If the time-related parametric imaging (RT, TTP, and mTT parametric imaging) showed a clutter-color, colorful, massive or patchy distribution, it was given 1 point. If the parametric imaging showed clarity and a single blue/green color, it was given 0 points. RT, TTP, and mTT parameter of each case were scored and summed to yield a total score. For example, for the case in Figure 1, the RT parametric imaging was given 1 point (Figure 1A), the TTP parametric imaging was given 1 point (Figure 1B), and the mTT parametric imaging was given 1 point (Figure 1C). Finally, the total score of this case was 3 (1+1+1=3). In the case of Figure 2, the RT parametric imaging was given 0 points (Figure 2A), the TTP parametric imaging was given 0 points (Figure 2B), and the mTT parametric imaging was given 0 points (Figure 2C). Finally, the total score of this case was 0 (0+0+0=0). The range of the final total score of each case can only be 0 to 3. The lesion with a total score of 0 or 1 was classified as benign and the lesion with a total score of 2 or 3 was classified as malignant. Next, there were two sets of diagnostic results of this parametric method: benign (-) and malignant (+) identical to the pathological diagnosis. Finally, there were four kinds of cases: pathological (+) parameter (+); pathological (-) parameter (+); pathology (+) parameter (-); pathologic (-) parameter (-). The purpose of the pathological diagnosis, as the gold standard, was to calculate the sensitivity, specificity, and accuracy of the parameter diagnosis method. All parameter image scoring were independently analyzed by two senior physicians with extensive experience in ultrasound contrast.

Statistical analysis

SAS 8.0 statistics software (SAS Inc., Cary, USA) was used for data analysis. The w-test was applied to determine whether the data had normal or nonnormal distribution. The t-test was applied when the data followed a normal distribution. The Mann-Whitney U-nonparametric test was used when the data had a nonnormal distribution. The p <0.05 was considered as statistically significant.

RESULTS

The performance of contrast-enhanced ultrasound time-related parametric imaging in breast lesions

Different regions in the lesions had different time values. SonoLiver software automatically codes the length of time for those that are color-coded. Purple, red, yellow, light blue, dark blue transition represents time from short to long. The red area represents a shorter time. The blue area represents a longer time. The time-dependent parametric imaging of 98 malignant lesions (98/113, 86.7%) performed a clutter-color, colorful, massive or patchy distribution (Figure 1). The time-dependent parametric imaging of 85 benign lesions (85/103, 82.5%) performed a single blue/green color distribution (Figure 2).

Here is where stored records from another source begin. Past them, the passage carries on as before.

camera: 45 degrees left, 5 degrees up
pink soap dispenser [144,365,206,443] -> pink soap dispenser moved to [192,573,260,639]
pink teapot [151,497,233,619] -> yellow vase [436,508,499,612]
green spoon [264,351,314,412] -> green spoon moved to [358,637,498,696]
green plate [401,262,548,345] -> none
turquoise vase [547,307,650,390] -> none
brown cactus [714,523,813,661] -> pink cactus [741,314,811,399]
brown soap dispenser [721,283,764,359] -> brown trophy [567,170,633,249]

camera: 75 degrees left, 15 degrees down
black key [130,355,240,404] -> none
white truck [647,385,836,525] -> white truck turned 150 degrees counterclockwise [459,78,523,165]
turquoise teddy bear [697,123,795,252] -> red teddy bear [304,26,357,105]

Time related indicators of benign and malignant breast lesions

In this study, the rise time, time to peak and mean transit time was collectively referred to as time-related indicators. According to Table 1, the rise time and the time to peak were longer in the benign group than those in the malignant group. The mean transit time in the benign group was also longer than that in the malignant group. The difference was statistically significant (p=0.006).

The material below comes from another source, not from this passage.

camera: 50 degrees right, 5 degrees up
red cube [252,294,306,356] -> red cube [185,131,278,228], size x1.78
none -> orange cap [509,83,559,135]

Diagnostic values of parametric imaging in breast tumors

The results depicted four kinds of cases: 95 cases were pathological (+) parameter (+), 15 cases were pathological (-) parameter (+), 18 cases were pathology (+) parameter (-), and 88 cases were pathologic (-) parameter (-). The sensitivity, specificity and accuracy of parametric imaging in breast tumors were 84.1%, 85.4%, 84.7%, respectively.

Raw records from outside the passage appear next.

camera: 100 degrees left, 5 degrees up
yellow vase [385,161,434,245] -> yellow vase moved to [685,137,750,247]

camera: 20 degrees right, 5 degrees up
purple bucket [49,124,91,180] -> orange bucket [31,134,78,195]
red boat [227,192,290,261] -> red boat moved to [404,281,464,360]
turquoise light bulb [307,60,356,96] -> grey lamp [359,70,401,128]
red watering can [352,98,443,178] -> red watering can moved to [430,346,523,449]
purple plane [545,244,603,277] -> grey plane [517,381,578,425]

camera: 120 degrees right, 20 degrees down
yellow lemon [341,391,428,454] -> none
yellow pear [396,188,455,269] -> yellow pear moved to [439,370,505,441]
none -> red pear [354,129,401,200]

Distribution of DVP parameter of benign and malignant tumors

The distribution of DVP only appeared in the ROI of the lesion. In the distribution of DVP, yellow/red shows an enhanced level higher than the surrounding tissue, blue/green shows an enhanced level lower than the surrounding tissue, and black shows an enhanced level equal to the surrounding tissue.
The distributions of DVP in the benign and malignant tumors were significantly different. One hundred one malignant tumors (89.4%) performed an irregular red/yellow fill in ROI (Figure 3) and 85 benign tumors (82.5%) performed a single blue/green fill in ROI (Figure 4). Eighteen benign tumors (17.5%) performed a few points of linear red/yellow fill in ROI, and most of the tumors were a blue/green fill in ROI (Figure 5).

DISCUSSION

Ultrasound imaging has played a key role in the evaluation of breast lesions in clinical settings. It is very important to assess the blood flow changes in breast lesions. In this study, we investigated CEUS for the evaluation of breast lesions. To improve the quantitative aspect of this technique, we used the SonoLiver software. SonoLiver software differs from the traditional software because it uses the parameters to create DVP parametric imaging. The results show that the distribution of DVP for malignant tumors performed an irregular disorder or a red/yellow fill in ROI, whereas the distribution of DVP for benign tumors performed a single blue/green fill in ROI. Studies have confirmed that breast cancer has higher microvessel density (MVD) than benign tumors. Malignant tumors usually have a rich blood supply and a larger number of feeding arteries as compared to benign tumors [3]. The pathological basis of benign and malignant tumors results in its own characteristic distribution of DVP parametric imaging. DVP parametric imaging can reduce the pressure for ultrasound physicians in reading the images and contributing to the differential diagnosis of benign and malignant tumors.
Our study also found that the time-dependent parametric imaging (RT, TTP, and mTT parametric imaging) had significant differences in benign and malignant tumors. The 82.5% of benign lesions performed a single blue/green distribution and 86.7% of malignant lesions performed a clutter-color, colorful, massive or patchy red/yellow distribution. Parameters in each region of the lesion were different; the reasons for such difference could be due to the angiogenesis of benign breast tumor, which is the proliferation of normal breast blood vessels, thickening, such that this may result in parameter images relative to a single color. The angiogenesis of breast cancer is the revascularization and spatial distribution of clutter, vascular uneven thickness, traveling tortuous, arteriovenous fistula formation or blind-side blood vessels. These pathological changes may lead to the variation in the time points of the rise time, time to peak and mean transit time in breast cancer imaging. Therefore, it results in a strong correlation between time and imaging of breast cancer.
The rise time and time to peak of breast cancer were significantly shorter than that of benign tumors (p=0.007 and p=0.009, respectively), consistent with the study of Li et al. [11]. Breast cancer belongs to a rich blood supply of tumors, vascular thickening, distorting, and often there is dynamic arteriovenous fistula [12-14]. The vascular proliferation of benign tumors is from normal breast blood vessels. Their different vascular pathological features are the main reasons as to why RT and TTP of malignant tumors are shorter than that of benign lesions.
The mTT in the benign group is longer than that in the malignant group (p=0.006). Several studies have also obtained similar results [15-17], but only one of these studies [17] showed a statistically significant difference in mTT between benign and malignancy. The shorter mTT likely reflects these morphological differences, resulting in a more rapid flow of microbubbles through malignant tumors as compared to the more normal vasculature of a benign mass. It may also result from arteriovenous shunting due to incomplete or inappropriate blood vessel formation. In addition, the sample size of our study is very large; therefore, our findings are more credible.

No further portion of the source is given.